No formal schooling required to become a crime scene cleaner, but a Biorecovery Technician certification from the American Bio-Recovery Association is required. This certificate is achieved after attending biorecovery training courses and passing an exam.
Training courses to gain Biorecovery Technician certification mainly covers bloodborne pathogen training approved by the U.S. Occupational Safety and Health Administration. Techniques for cleaning bodily fluids and removing unpleasant, lingering odors are taught. Students learn how to operate the equipment needed for crime scene cleanup, as well as ways to protect themselves from exposure to fluids. They are also taught how to work with law enforcement, from proper notification procedures to the correct way to proceed if the cleanup leads to the discovery of new evidence.
Additional certification is offered to those who seek it, but is not required. One of the more marketable areas is drug lab decontamination. Over two days of instruction, courses train students to prepare decontamination plans.
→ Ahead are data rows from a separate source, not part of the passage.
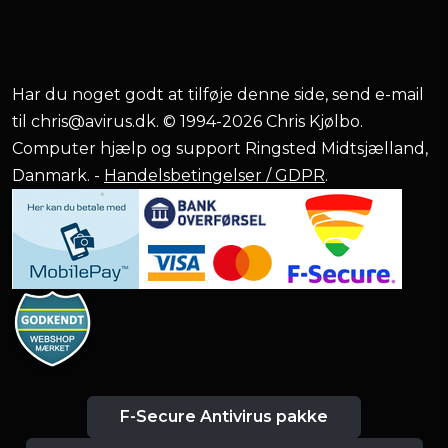
Har du noget godt at tilføje denne side, send e-mail
til
chris@avirus.dk
. © 1994-2026 Chris Kjølbo.
Computer hjælp og support Ringsted Midtsjælland,
Danmark. -
Handelsbetingelser / GDPR
.
F-Secure Antivirus pakke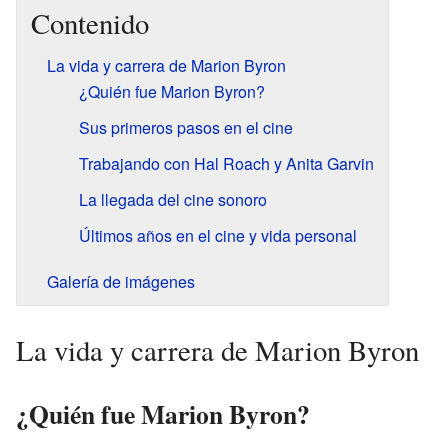
Contenido
La vida y carrera de Marion Byron
¿Quién fue Marion Byron?
Sus primeros pasos en el cine
Trabajando con Hal Roach y Anita Garvin
La llegada del cine sonoro
Últimos años en el cine y vida personal
Galería de imágenes
La vida y carrera de Marion Byron
¿Quién fue Marion Byron?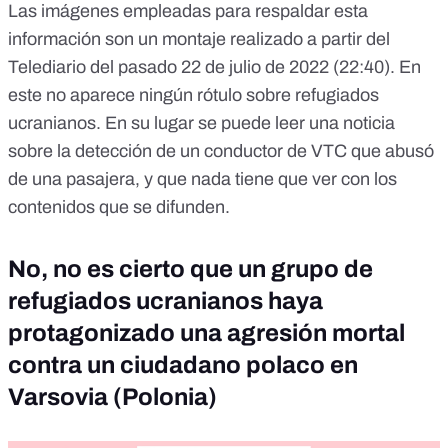
Las imágenes empleadas para respaldar esta
información son un montaje realizado a partir del
Telediario
del pasado 22 de julio de 2022 (22:40)
.
En
este no aparece ningún rótulo sobre refugiados
ucranianos. En su lugar se puede leer una noticia
sobre la detección de un conductor de VTC que abusó
de una pasajera, y que nada tiene que ver con los
contenidos que se difunden.
No, no es cierto que un grupo de
refugiados ucranianos haya
protagonizado una agresión mortal
contra un ciudadano polaco en
Varsovia (Polonia)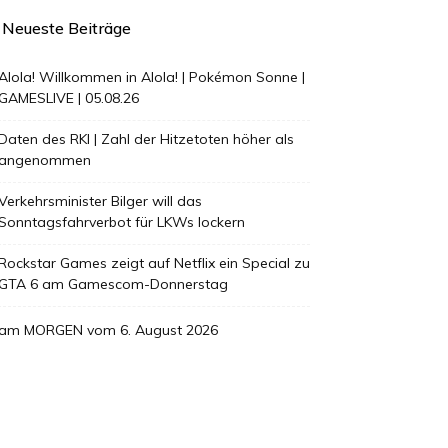
Neueste Beiträge
Alola! Willkommen in Alola! | Pokémon Sonne |
GAMESLIVE | 05.08.26
Daten des RKI | Zahl der Hitzetoten höher als
angenommen
Verkehrsminister Bilger will das
Sonntagsfahrverbot für LKWs lockern
Rockstar Games zeigt auf Netflix ein Special zu
GTA 6 am Gamescom-Donnerstag
am MORGEN vom 6. August 2026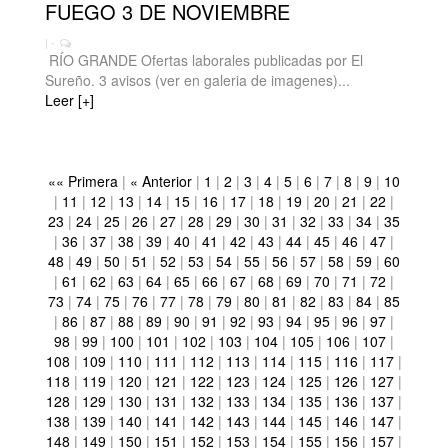
FUEGO 3 DE NOVIEMBRE
| -
RÍO GRANDE Ofertas laborales publicadas por El
Sureño. 3 avisos (ver en galeria de imagenes)...
Leer [+]
«« Primera
|
« Anterior
|
1
|
2
|
3
|
4
|
5
|
6
|
7
|
8
|
9
|
10
|
11
|
12
|
13
|
14
|
15
|
16
|
17
|
18
|
19
|
20
|
21
|
22
|
23
|
24
|
25
|
26
|
27
|
28
|
29
|
30
|
31
|
32
|
33
|
34
|
35
|
36
|
37
|
38
|
39
|
40
|
41
|
42
|
43
|
44
|
45
|
46
|
47
|
48
|
49
|
50
|
51
|
52
|
53
|
54
|
55
|
56
|
57
|
58
|
59
|
60
|
61
|
62
|
63
|
64
|
65
|
66
|
67
|
68
|
69
|
70
|
71
|
72
|
73
|
74
|
75
|
76
|
77
|
78
|
79
|
80
|
81
|
82
|
83
|
84
|
85
|
86
|
87
|
88
|
89
|
90
|
91
|
92
|
93
|
94
|
95
|
96
|
97
|
98
|
99
|
100
|
101
|
102
|
103
|
104
|
105
|
106
|
107
|
108
|
109
|
110
|
111
|
112
|
113
|
114
|
115
|
116
|
117
|
118
|
119
|
120
|
121
|
122
|
123
|
124
|
125
|
126
|
127
|
128
|
129
|
130
|
131
|
132
|
133
|
134
|
135
|
136
|
137
|
138
|
139
|
140
|
141
|
142
|
143
|
144
|
145
|
146
|
147
|
148
|
149
|
150
|
151
|
152
|
153
|
154
|
155
|
156
|
157
|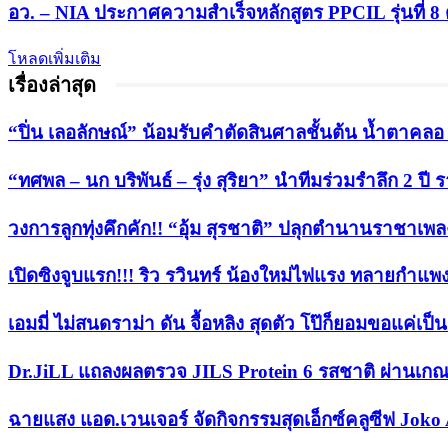
อว. – NIA ประกาศความสำเร็จหลักสูตร PPCIL รุ่นที่ 8 
โหลดเพิ่มเติม
เรื่องล่าสุด
“ปิ่น เลอลักษณ์” น้อมรับคำตัดสินศาลชั้นต้น น้ำตาคลอ หล
“ทศพล – นก บริพันธ์ – รุ่ง สุริยา” นำทีมร่วมรำลึก 2 
วงการลูกทุ่งคึกคัก!! “อุ้ม สุรชาติ” ปลุกตำนานราชาเพลงลู
เปิดซิงจูบแรก!!! ริว รวินทร์ น้องใหม่ไฟแรง ทลายกำแพ
เอมมี่ ไม่สนดราม่า ดัน จื้อหลิง สุดตัว โป๊ก็ยอมขอแค่เป
Dr.JiLL แถลงผลตรวจ JILS Protein 6 รสชาติ ผ่านเกณ
ฉายแสง แอด.เวนเจอร์ จัดกิจกรรมสุดเอ็กซ์คลูซีฟ Joko 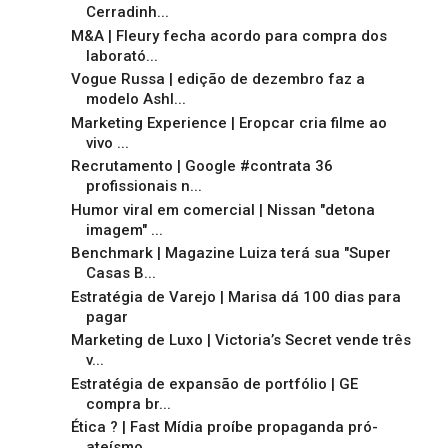
Cerradinh...
M&A | Fleury fecha acordo para compra dos
laborató...
Vogue Russa | edição de dezembro faz a
modelo Ashl...
Marketing Experience | Eropcar cria filme ao
vivo ...
Recrutamento | Google #contrata 36
profissionais n...
Humor viral em comercial | Nissan "detona
imagem" ...
Benchmark | Magazine Luiza terá sua "Super
Casas B...
Estratégia de Varejo | Marisa dá 100 dias para
pagar
Marketing de Luxo | Victoria’s Secret vende três
v...
Estratégia de expansão de portfólio | GE
compra br...
Ética ? | Fast Mídia proíbe propaganda pró-
ateísmo...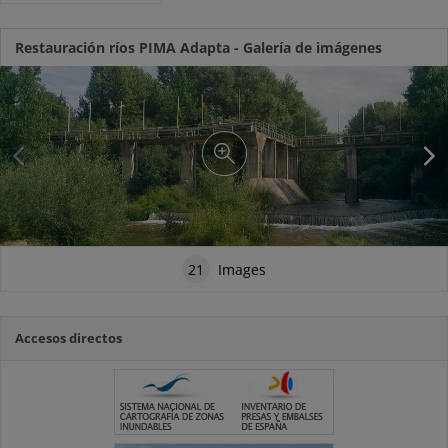
Restauración ríos PIMA Adapta - Galería de imágenes
21
Images
Accesos directos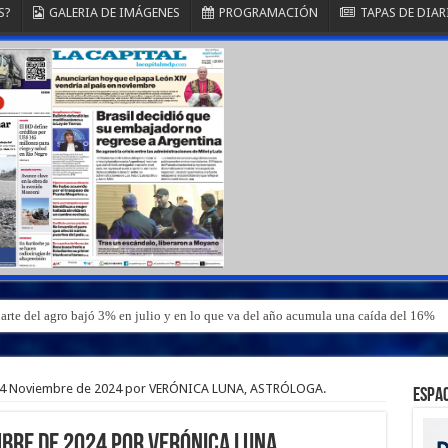
S?
GALERIA DE IMÁGENES
PROGRAMACIÓN
TAPAS DE DIAR
parte del agro bajó 3% en julio y en lo que va del año acumula una caída del 16%
14 Noviembre de 2024 por VERÓNICA LUNA, ASTRÓLOGA.
ESPAC
bre de 2024 por VERÓNICA LUNA,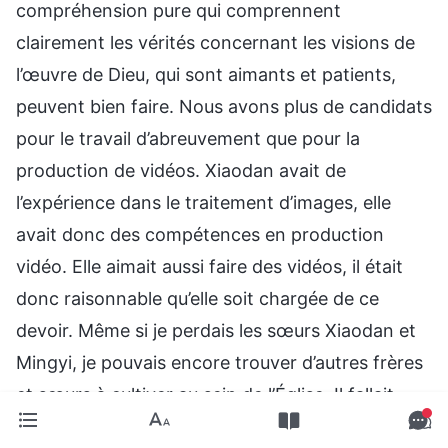
compréhension pure qui comprennent
clairement les vérités concernant les visions de
l’œuvre de Dieu, qui sont aimants et patients,
peuvent bien faire. Nous avons plus de candidats
pour le travail d’abreuvement que pour la
production de vidéos. Xiaodan avait de
l’expérience dans le traitement d’images, elle
avait donc des compétences en production
vidéo. Elle aimait aussi faire des vidéos, il était
donc raisonnable qu’elle soit chargée de ce
devoir. Même si je perdais les sœurs Xiaodan et
Mingyi, je pouvais encore trouver d’autres frères
et sœurs à cultiver au sein de l’Église. Il fallait
juste un peu plus de temps et d’efforts. J’ai prié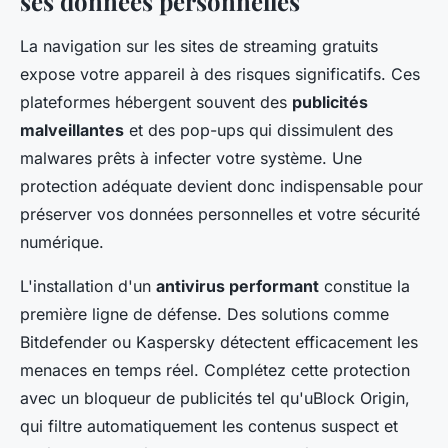
ses données personnelles
La navigation sur les sites de streaming gratuits
expose votre appareil à des risques significatifs. Ces
plateformes hébergent souvent des
publicités
malveillantes
et des pop-ups qui dissimulent des
malwares prêts à infecter votre système. Une
protection adéquate devient donc indispensable pour
préserver vos données personnelles et votre sécurité
numérique.
L'installation d'un
antivirus performant
constitue la
première ligne de défense. Des solutions comme
Bitdefender ou Kaspersky détectent efficacement les
menaces en temps réel. Complétez cette protection
avec un bloqueur de publicités tel qu'uBlock Origin,
qui filtre automatiquement les contenus suspect et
Those seeking drug lab decontamination certification must familiarize themselves with federal and state requirements for hazardous material handling by completing OSHA's hazardous waste operations and emergency response standard courses.
Anyone interested in becoming a crime scene cleaner should look for employers that abide by OSHA standards and offer hepatitis B vaccinations and medical evaluation if exposure to fluids occurs. Since the job is riddled with stress and unpleasant imagery, those in the field should find some kind of support group or activity to help them cope with the job's demands.